Bendito sea mi hombro, y bendita sea mi muñeca. Benditos sean mis ojos, y benditos nuevamente sean mis ojos, porque me permiten ver al albatros que navega entre los astros, coloreando los destinos de cientos de niños en la mano. Benditos sean mis ojos, que me permiten ver a los deformes, arrastrando tristemente sus ataúdes por la costa. Benditos sean mis ojos, que me dejan ver a mis amigos con botellas de cerveza rellenas de sueños.
Benditos sean también ellos, porque son los órganos internos de un cuerpo más grande. Yo soy la rodilla, crecida de nieve y lejanía, donde, sin embargo, florece una magnolia roja tan solo vista por unos cuantos. Lorena es una oreja, colgando de las nubes de las tardes, recogiendo esas últimas palabras que siempre dice el sol cuando se oculta. Frida es una pelvis, una mariposa de hueso que sostiene las carnes del mundo. Daniela es una uña, una uña en la que florecen los pueblos de las orquídeas negras.
Gerardo es una pierna, una pierna delicada, y que, sin embargo, podría saltar todos los montes del planeta. Eduardo es un párpado gigante, su deber es cerrar las cortinas al teatro que es el mar, recoger los clavos que sostienen a los cielos, descolgar las poleas con las que bajaban las estrellas. Omar Jasso es una línea en la mano, una línea tan rara que ningún vate podría descifrarla. Abigail es una costra formada por los dedos del tiempo, una costra sucia, muy sucia, destinada a sanarnos. Ema es una pestaña caída del cuerpo, una pestaña que bien empleada puede ser más poderosa que un cometa.

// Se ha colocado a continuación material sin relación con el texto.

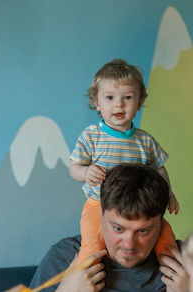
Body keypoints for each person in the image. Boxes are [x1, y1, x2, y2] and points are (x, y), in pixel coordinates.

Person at [69, 58, 179, 263]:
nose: (119, 104)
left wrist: (168, 193)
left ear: (139, 103)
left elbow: (160, 169)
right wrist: (86, 172)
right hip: (98, 204)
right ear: (97, 103)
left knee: (165, 235)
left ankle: (171, 271)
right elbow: (74, 168)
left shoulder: (144, 140)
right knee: (92, 241)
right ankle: (86, 271)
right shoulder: (91, 136)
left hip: (138, 211)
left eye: (127, 97)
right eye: (109, 97)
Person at [30, 163, 186, 292]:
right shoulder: (63, 258)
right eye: (118, 228)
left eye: (143, 231)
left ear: (161, 223)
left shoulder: (185, 264)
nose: (129, 244)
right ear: (101, 216)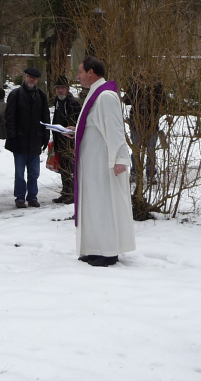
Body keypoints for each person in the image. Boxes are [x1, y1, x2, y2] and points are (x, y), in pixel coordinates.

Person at [71, 56, 135, 267]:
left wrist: (119, 158)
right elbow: (95, 125)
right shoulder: (95, 94)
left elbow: (116, 129)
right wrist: (77, 131)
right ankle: (95, 247)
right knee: (94, 205)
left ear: (91, 72)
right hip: (92, 164)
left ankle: (108, 251)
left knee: (104, 205)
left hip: (104, 164)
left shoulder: (105, 95)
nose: (78, 76)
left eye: (80, 72)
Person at [4, 67, 50, 208]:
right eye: (29, 77)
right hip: (20, 139)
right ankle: (19, 197)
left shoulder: (41, 95)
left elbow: (45, 117)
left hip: (35, 140)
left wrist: (46, 136)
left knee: (34, 173)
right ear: (25, 77)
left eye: (34, 78)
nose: (32, 80)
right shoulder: (16, 94)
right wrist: (12, 137)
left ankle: (32, 196)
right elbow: (9, 118)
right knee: (19, 173)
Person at [123, 68, 165, 183]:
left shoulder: (157, 86)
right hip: (136, 125)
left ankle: (151, 174)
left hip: (151, 125)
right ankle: (135, 172)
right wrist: (136, 87)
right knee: (136, 150)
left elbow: (163, 102)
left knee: (151, 151)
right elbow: (126, 100)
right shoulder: (135, 85)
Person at [51, 75, 81, 204]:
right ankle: (66, 192)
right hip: (60, 139)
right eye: (58, 88)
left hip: (70, 141)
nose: (60, 91)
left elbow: (78, 122)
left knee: (69, 168)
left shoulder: (73, 103)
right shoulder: (57, 102)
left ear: (67, 89)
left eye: (62, 88)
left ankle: (71, 194)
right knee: (63, 169)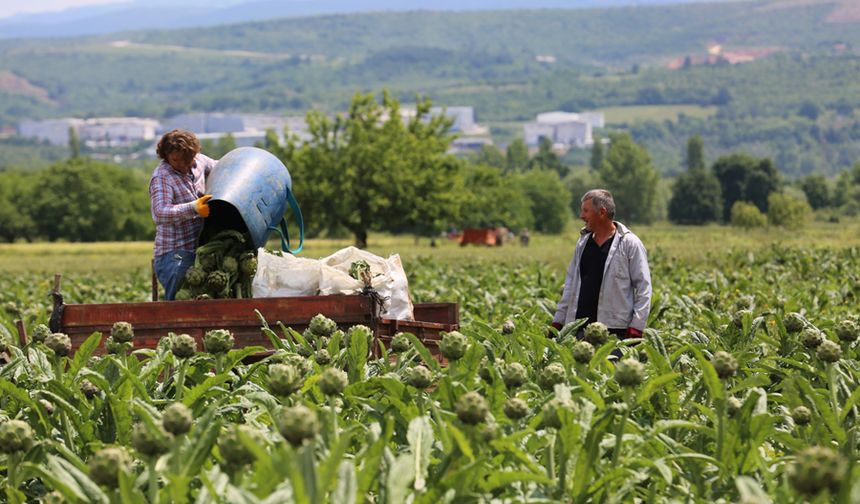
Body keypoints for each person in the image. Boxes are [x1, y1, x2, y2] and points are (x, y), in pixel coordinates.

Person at [552, 189, 651, 341]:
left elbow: (644, 288)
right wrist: (558, 321)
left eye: (585, 211)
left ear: (602, 212)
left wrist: (637, 326)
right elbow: (570, 284)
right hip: (580, 329)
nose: (581, 216)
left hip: (615, 330)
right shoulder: (582, 243)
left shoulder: (630, 244)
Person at [150, 129, 217, 300]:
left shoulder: (200, 162)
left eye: (187, 159)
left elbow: (221, 168)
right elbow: (159, 212)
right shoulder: (162, 177)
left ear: (195, 153)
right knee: (181, 301)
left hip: (200, 250)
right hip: (174, 254)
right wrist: (193, 208)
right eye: (176, 160)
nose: (182, 164)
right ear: (165, 155)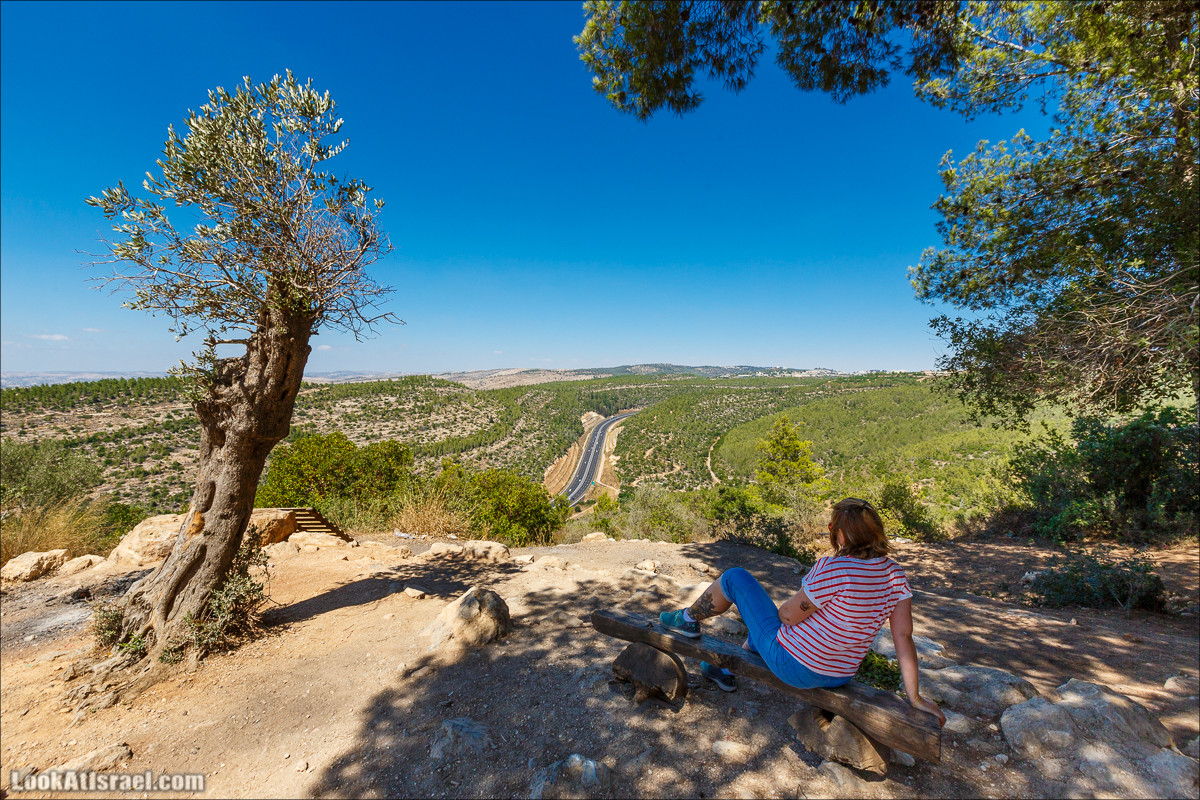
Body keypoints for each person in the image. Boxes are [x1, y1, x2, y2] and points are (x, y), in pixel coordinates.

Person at [659, 497, 945, 724]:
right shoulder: (894, 574)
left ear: (843, 535)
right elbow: (903, 636)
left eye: (833, 528)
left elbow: (787, 616)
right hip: (841, 672)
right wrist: (915, 697)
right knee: (767, 626)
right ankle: (718, 669)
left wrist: (793, 605)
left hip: (796, 667)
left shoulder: (834, 568)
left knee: (735, 578)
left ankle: (686, 620)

Miguel es un riñón derecho, capaz de contener el mar de así quererlo. Luna es una rosa de hueso que gira, lentamente gira, entre dos ejes de calcio que une. Y Rebeca es una costilla, una costilla que abraza a todos nuestros órganos. A ellos, a todos ellos, que son los órganos de un cuerpo más hermoso, yo los bendigo, con esta lengua que me ha crecido tanto, tanto.
Benditos sean, benditos sean. Y también bendito sea mi cuerpo, con el que puedo verlos. Bendito sea mi cuerpo, con el que puedo oírlos. Benditas sean mis manos, con las que puedo tocarlos. Bendita sea mi lengua, y mis dientes, y mi garganta, y mis labios, y mis cuerdas; con las que puedo cantarles todo el día. A ustedes, a ustedes, que son la cosmología interna del gran libro.

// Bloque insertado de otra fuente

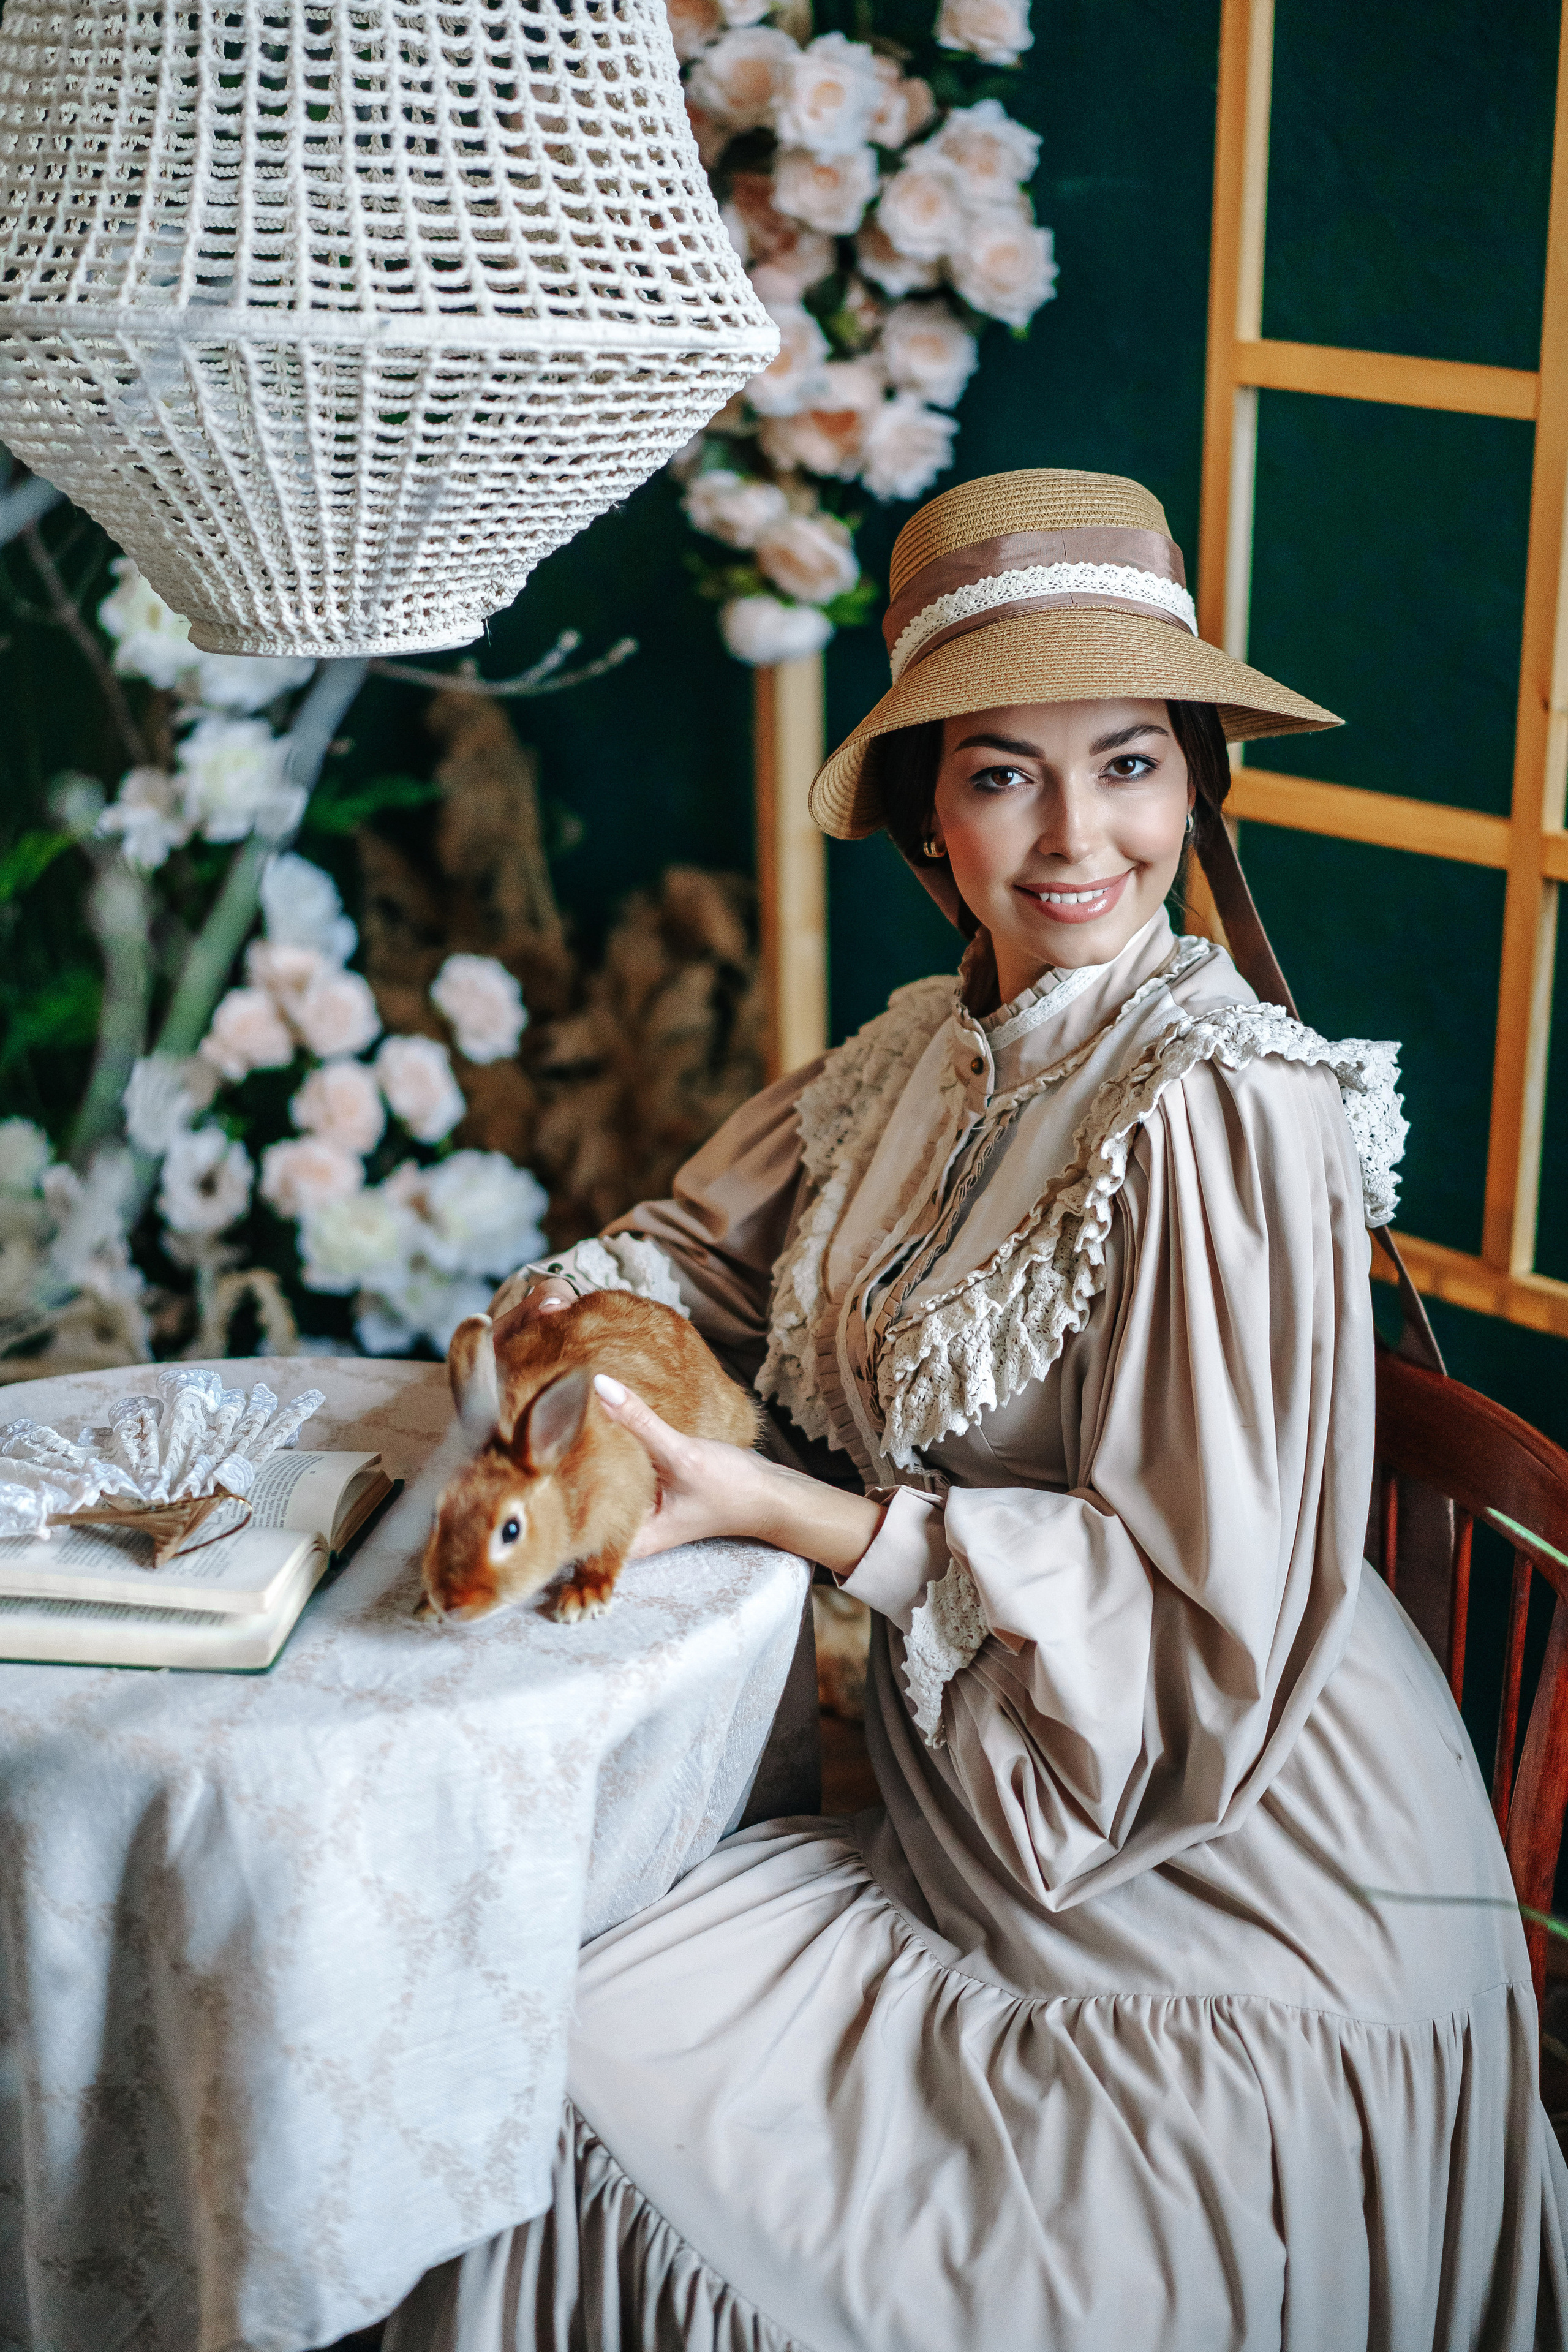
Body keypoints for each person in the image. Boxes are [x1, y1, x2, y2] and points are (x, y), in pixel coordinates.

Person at [387, 470, 1568, 2350]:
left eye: (1129, 764)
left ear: (1193, 787)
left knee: (574, 2071)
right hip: (975, 1828)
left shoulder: (1222, 1114)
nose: (1075, 834)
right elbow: (691, 1256)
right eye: (1006, 772)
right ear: (933, 816)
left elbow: (1192, 1619)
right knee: (501, 2017)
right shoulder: (919, 1061)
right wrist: (590, 1320)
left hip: (1214, 1864)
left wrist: (795, 1516)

A ustedes, a ustedes, que son los arcángeles que saben escribir poemas. A ustedes, a ustedes, que han mirado los mares durante tantos años. A ustedes, a ustedes, a los que les escribo mis teorías, como tirando lágrimas a una botella. A ustedes, a ustedes, mis palabras. Benditos sean, benditos sean. He dicho. La ética de este libro, es la sangre que corre en sus cuerpos.